La Soprintendenza ai beni culturali e paesaggistici dell’Umbria interviene nella vicenda relativa ai lavori Enel sul fiume Nera, al Recentino e alla diga de La Morica.
In particolare la Soprintendenza chiede di sapere se:
1- le attività programmate e i relativi effetti sul corso d’acqua interessino, direttamente o indirettamente, beni culturali tutelati ai sensi della Parte II del D.Lgs. 42/2004, nonché aree o immobili ricadenti in ambiti sottoposti a tutela paesaggistica.
2- siano state effettuate specifiche valutazioni in ordine ai possibili effetti dell’intervento sui predetti beni e contesti tutelati.

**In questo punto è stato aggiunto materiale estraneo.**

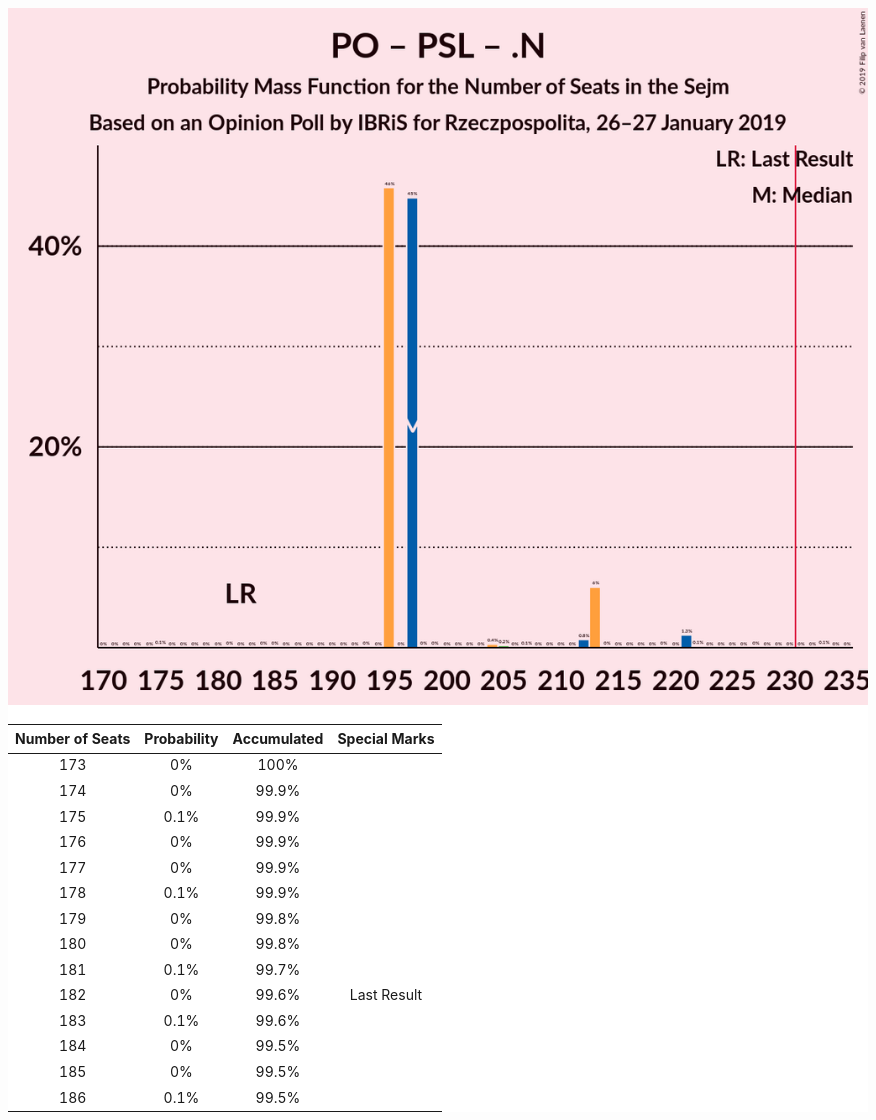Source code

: ![Graph with seats probability mass function not yet produced](2019-01-27-IBRiS-coalitions-seats-pmf-po–psl–n.png "Seats Probability Mass Function")

| Number of Seats | Probability | Accumulated | Special Marks |
|:---------------:|:-----------:|:-----------:|:-------------:|
| 173 | 0% | 100% |  |
| 174 | 0% | 99.9% |  |
| 175 | 0.1% | 99.9% |  |
| 176 | 0% | 99.9% |  |
| 177 | 0% | 99.9% |  |
| 178 | 0.1% | 99.9% |  |
| 179 | 0% | 99.8% |  |
| 180 | 0% | 99.8% |  |
| 181 | 0.1% | 99.7% |  |
| 182 | 0% | 99.6% | Last Result |
| 183 | 0.1% | 99.6% |  |
| 184 | 0% | 99.5% |  |
| 185 | 0% | 99.5% |  |
| 186 | 0.1% | 99.5% |  |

3- sulla base della normativa vigente, l’intervento sia ritenuto esente dall’acquisizione di autorizzazioni o atti di assenso in materia di tutela culturale e paesaggistica, specificandone i presupposti.
Qualora emerga la sussistenza di interferenze con beni culturali o aree tutelate e non ricorrano ipotesi di esenzione previste dalla normativa di settore, si invitano i soggetti in indirizzo a trasmettere con la massima urgenza a questa Soprintendenza la documentazione tecnica e progettuale ritenuta necessaria per lo svolgimento delle valutazioni di competenza.
La comunicazione della Soprintendenza è stata inviata oltre ad Enel e comune di Narni anche alla regione Umbria, alla protezione civile di Narni, al nucleo di Narni dei carabinieri forestale e alla società agricola Le Mole.